DURHAM -- North Carolina officials welcomed U.S. Education Secretary Arne Duncan to the state Thursday. But it was not so much a federal visit that the state was after but federal cash.
The state is seeking a two-pronged infusion that would help retain thousands of teachers and boost student achievement. State leaders recently submitted an application for Race to the Top, a plan to offer $3.4 billion to states to improve classroom performance. And Gov. Bev Perdue and others have endorsed a $23 billion federal teacher bailout plan that could save several thousand teaching jobs in North Carolina and many more nationally.
Perdue has made clear the state wants a chunk of each. She emphasized the need again Thursday while appearing in Durham with Duncan.

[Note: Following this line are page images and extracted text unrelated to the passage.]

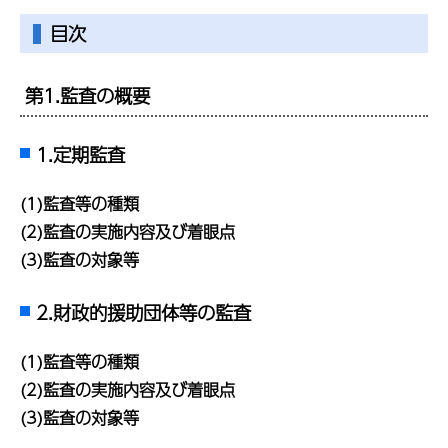
目次
第1.監査の概要
1.定期監査
(1)監査等の種類
(2)監査の実施内容及び着眼点
(3)監査の対象等
2.財政的援助団体等の監査
(1)監査等の種類
(2)監査の実施内容及び着眼点
(3)監査の対象等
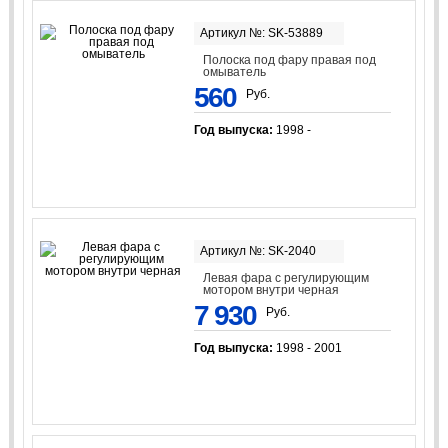
Артикул №: SK-53889
Полоска под фару правая под
омыватель
560
Руб.
Год выпуска:
1998 -
Артикул №: SK-2040
Левая фара с регулирующим
мотором внутри черная
7 930
Руб.
Год выпуска:
1998 - 2001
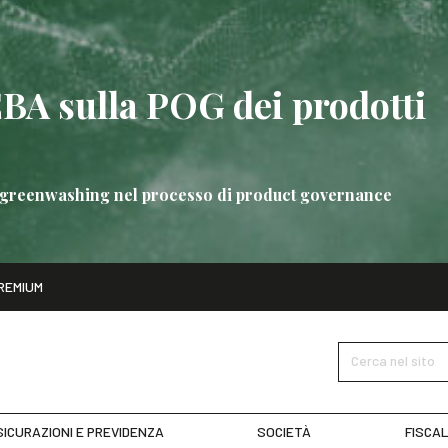
EBA sulla POG dei prodotti
 di greenwashing nel processo di product governance
ito
REMIUM
bre
Nuove linee guida EBA sulla POG dei prodotti bancari
SCOPRI 
Cerca nel sito
ICURAZIONI E PREVIDENZA
SOCIETÀ
FISCAL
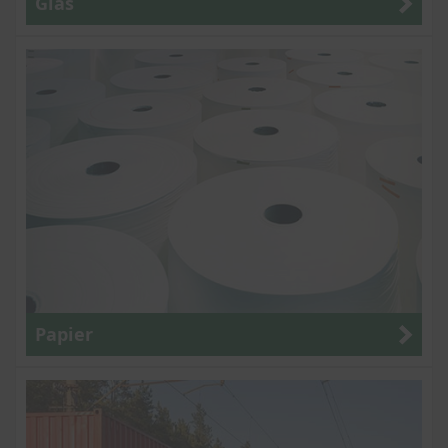
Glas
Papier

The Education secretary said hundreds of thousands of teachers nationwide will be out of work by fall unless the federal government implements the bailout plan.

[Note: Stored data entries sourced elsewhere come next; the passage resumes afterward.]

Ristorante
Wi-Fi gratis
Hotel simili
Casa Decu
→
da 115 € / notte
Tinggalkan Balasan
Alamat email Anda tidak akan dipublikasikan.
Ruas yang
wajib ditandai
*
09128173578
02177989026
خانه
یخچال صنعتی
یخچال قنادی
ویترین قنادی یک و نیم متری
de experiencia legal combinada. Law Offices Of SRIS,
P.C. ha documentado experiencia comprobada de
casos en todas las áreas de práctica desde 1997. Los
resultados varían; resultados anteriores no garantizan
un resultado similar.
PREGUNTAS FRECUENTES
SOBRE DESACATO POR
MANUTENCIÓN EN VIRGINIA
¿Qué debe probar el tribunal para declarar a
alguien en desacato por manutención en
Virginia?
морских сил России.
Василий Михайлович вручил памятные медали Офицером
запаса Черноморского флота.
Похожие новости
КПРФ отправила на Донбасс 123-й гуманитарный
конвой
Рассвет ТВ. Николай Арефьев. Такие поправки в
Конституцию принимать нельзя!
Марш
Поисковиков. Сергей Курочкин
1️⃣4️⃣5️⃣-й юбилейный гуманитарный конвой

"I don't have a Plan B," Duncan said at Southern High School. "Plan B is children around this country getting hurt."
If approved this summer, the money would provide funding to many state, city and county school districts. In Durham, the money could save more than 100 teaching jobs. In Wake County, officials aren't sure whether teachers will be lost, but dozens of other school employees have been laid off, and class sizes could swell next year as other resources dwindle.
Duncan argued hard for the spending bill Thursday during a panel discussion with Perdue, U.S. Rep. Bob Etheridge, and Minnie Forte-Brown, chairwoman of the Durham School Board. The bill hasn't sailed smoothly thus far. Some lawmakers have been reluctant to support another huge spending plan that will expand the federal deficit.
"I understand the budget pressures the state is facing, but we have the same budget pressure at the federal level too," said U.S. Sen. Richard Burr, R-N.C., in an e-mail statement. "This spending simply further delays the hard choices we need to make in local, state, and federal budgets."
Duncan acknowledged that the bailout is a short-term solution but argued that the program is preferable to the loss of so many more jobs.
"Our economy is starting to bounce back, slowly," he said. "The last thing we need is a couple [of] hundred thousand teachers on the unemployment rolls."
College to high school
Duncan spent several hours in Durham. He spoke first at a symposium sponsored by N.C. Central University that examined the future of historically black colleges and universities. Later, at Southern High School, he met with a group of students before the panel discussion.
Southern lost 13 teachers to county budget cuts last year and stands to lose that many more next year if no new funding comes through. Cuts are visible already. Students say the fate of everything from the marching band to the school's annual Senior Week are in jeopardy because of budget constraints. And favorite teachers have been lost.
Lenkeith Warren, an 18-year-old senior, enjoyed history last year because his teacher, Ashley Austin, made learning easy. Austin then lost her job.
"When she was gone, it impacted us all," Warren said. "Just because of the type of person she was and the fact that as a teacher, when she gave us information, it was clear and you made your grade."
The specter of job losses hovers over Durham these days, said Kristy Moore, president of the Durham Association of Educators.
"People are scared about jobs not coming through," she said. "Students are out June 10, and we have teachers who won't know then if they'll have a job next year."
Short-term solution
Bill McNeal, executive director of the N.C. Association of School Administrators, favors the teacher bailout, but he cautions that it won't solve a long-term problem.
"This is a stopgap until the economy turns around," he said. "When all of the federal dollars run out and the state's revenues haven't recovered, how do we cover that shortfall? It's a significant issue and the one on every administrator's mind."
The long-term fix isn't clear, he added.
State officials hope North Carolina's second entry into the Race to the Top sweepstakes will do better than its first. North Carolina was one of 40 states to submit applications during the first phase of the program, but only two states - Delaware and Tennessee - won grants then, splitting $600 million. The program offers large sums to states that come up with innovative education reform efforts.
North Carolina's second Race to the Top entry attempts in part to beef up school leadership across the state through the creation of a training academy for administrators, Perdue said.
"We understand we need to have good principal leaders," she said.
Staff writer Stanley B. Chambers Jr. contributed to this report.